Question 2: Assuming the answer to Question 1 is “Yes”, why isn’t my algorithm returning the expected results?

Finally, a caveat - I am not using Quaternion methods at all, because I can’t unit test my code if it’s present. This is for a procedural world generator, and I am writing unit tests A) because this sort of thing is difficult, and B) it’s actually testable; this is a purely input-process-output sort of thing that is not real time, and thus would give seriously diminishing returns to QA by playtesting alone.

If a and b are your direction vectors, your code should just be:

float indicator = Vector3.Dot(a.normalized, b.normalized);       
// Is this the right axis?
bool isFacing = indicator == -1.0f;

(untested, written from my hotel room at Unite Europe where noisy neighbours have woken me up!)

Vector3.Dot can be used to tell if one object is facing another. Just have one vector be the relative position of the other object and the other vector be the direction.

In case 1 one object is facing right and the other object is right of it

    Debug.Log(Vector3.Dot(Vector3.right, Vector3.right));

returns 1 signifying that there is 0 degrees between where the object is looking and where it should be looking meaning the object is looking at the other object.

In case 2 one object is facing right and the other object is left of it

    Debug.Log(Vector3.Dot(Vector3.right, Vector3.right));

returns -1 signifying that there is 180 degrees between where the object is looking and where it should be looking.

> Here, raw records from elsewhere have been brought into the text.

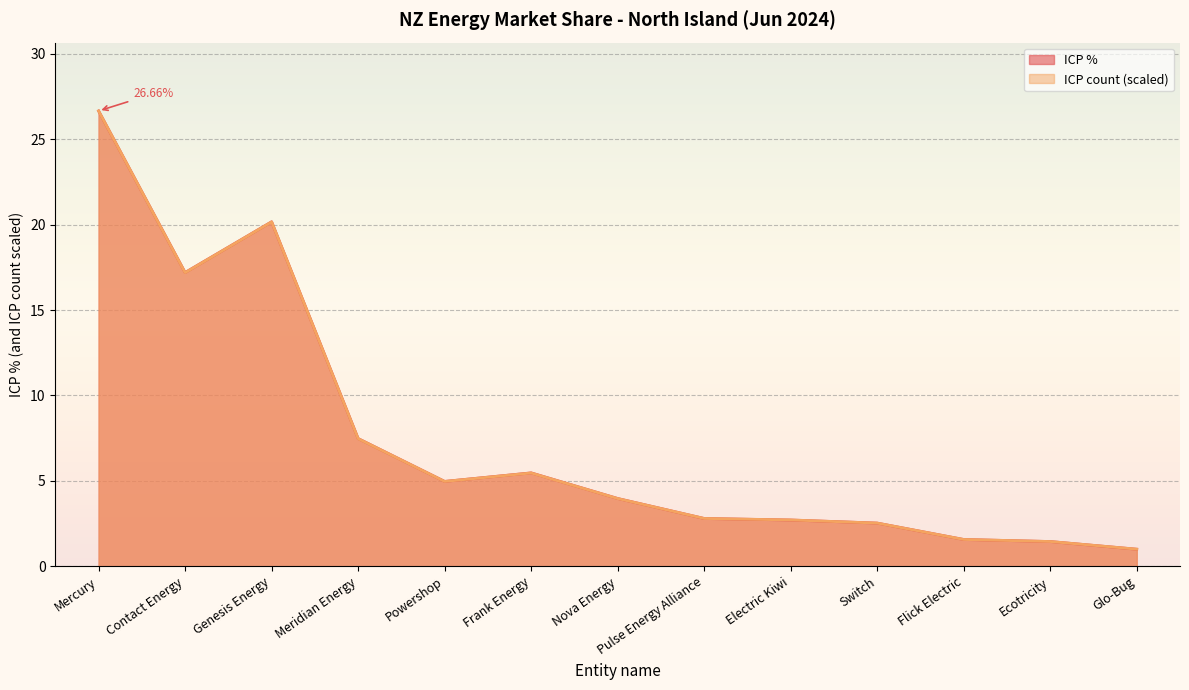

What is the sum of the ICP % values at Frank Energy and Genesis Energy?

25.6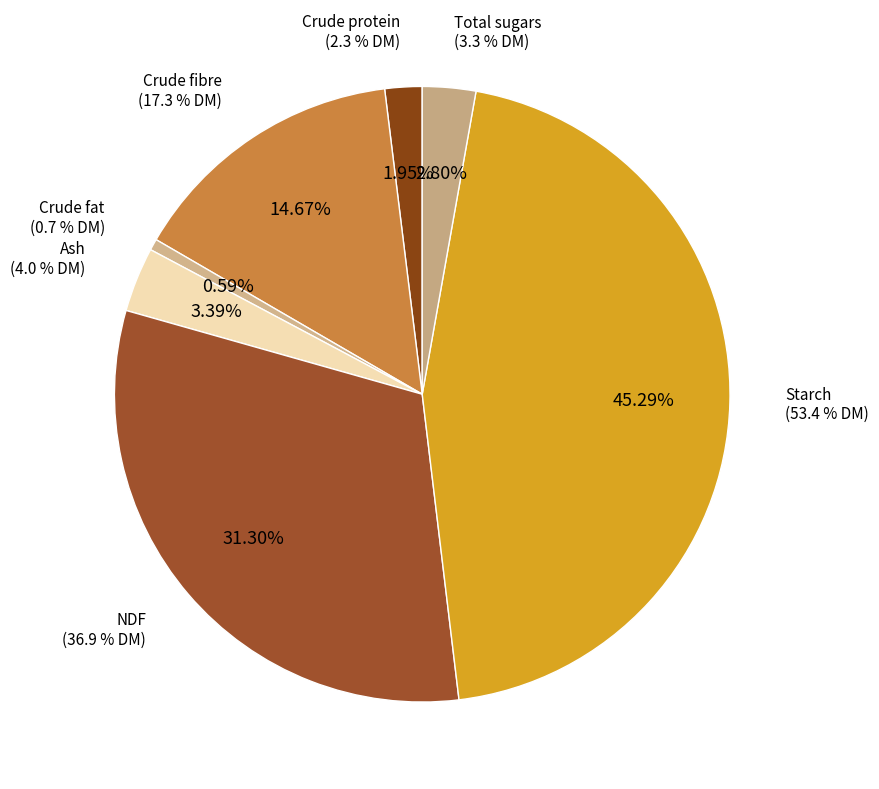

Combined, do Crude fibre and Crude protein account for over 50%?

No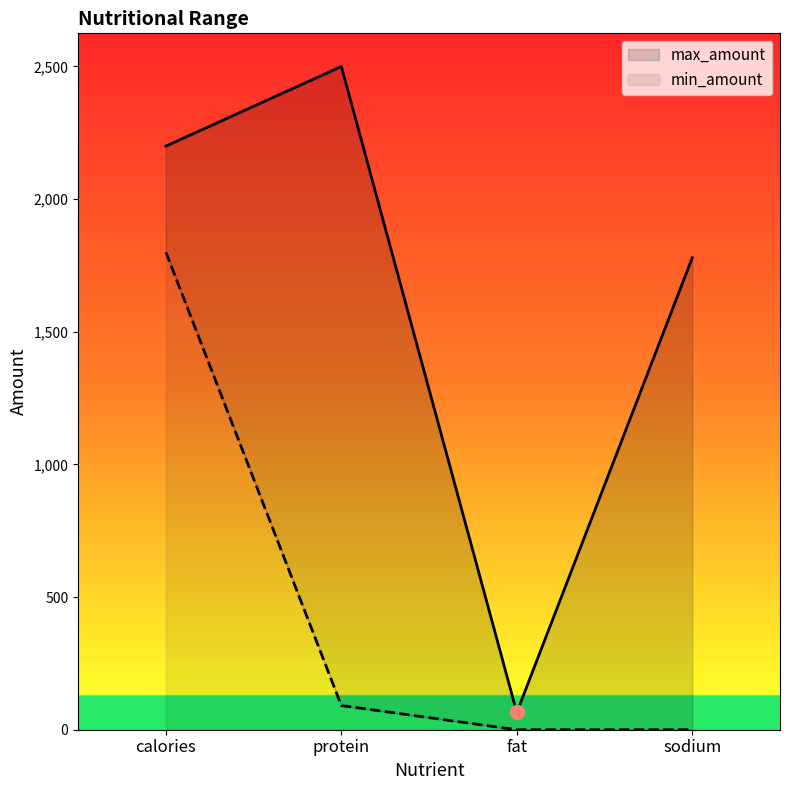

Which category has the highest value across all series?

protein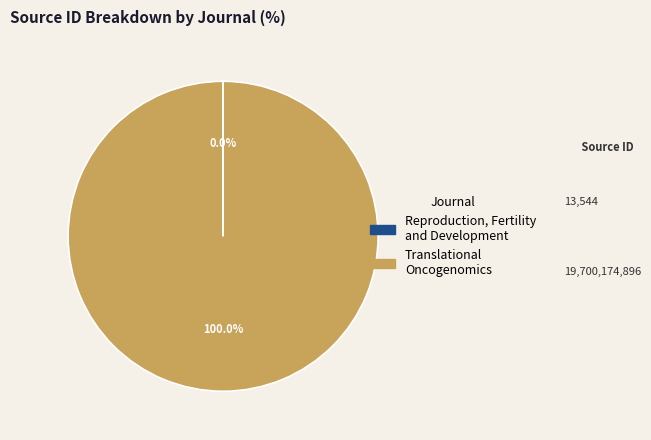

Which slice is the largest?

Translational Oncogenomics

In case 3 one object is facing right and the other object is below it

    Debug.Log(Vector3.Dot(Vector3.right, Vector3.down));

returns 0 signifying that the is 90 degrees between where the object is looking and where it should be looking.

If you want to test if both objects are looking at the other then you’ll have to test both. After all it is possible for the first object to be facing the second while the second object is not facing the first.

In your code you use (a-b).normalized as one of the vectors. I’ll assume that this returns the direction vector of the other object. Then you use Vector3.forward as your other variable which I think is causing the problem. If the relative positions are right, left, down then forward is 90 degrees from all 3 which would explain why the indicator is 0 in all 3 cases. You probably want to use something like transform.forward (in this case the first object is always facing right so I used Vector3.right). And as I stated above, you’ll have to check if the second object is also facing the first.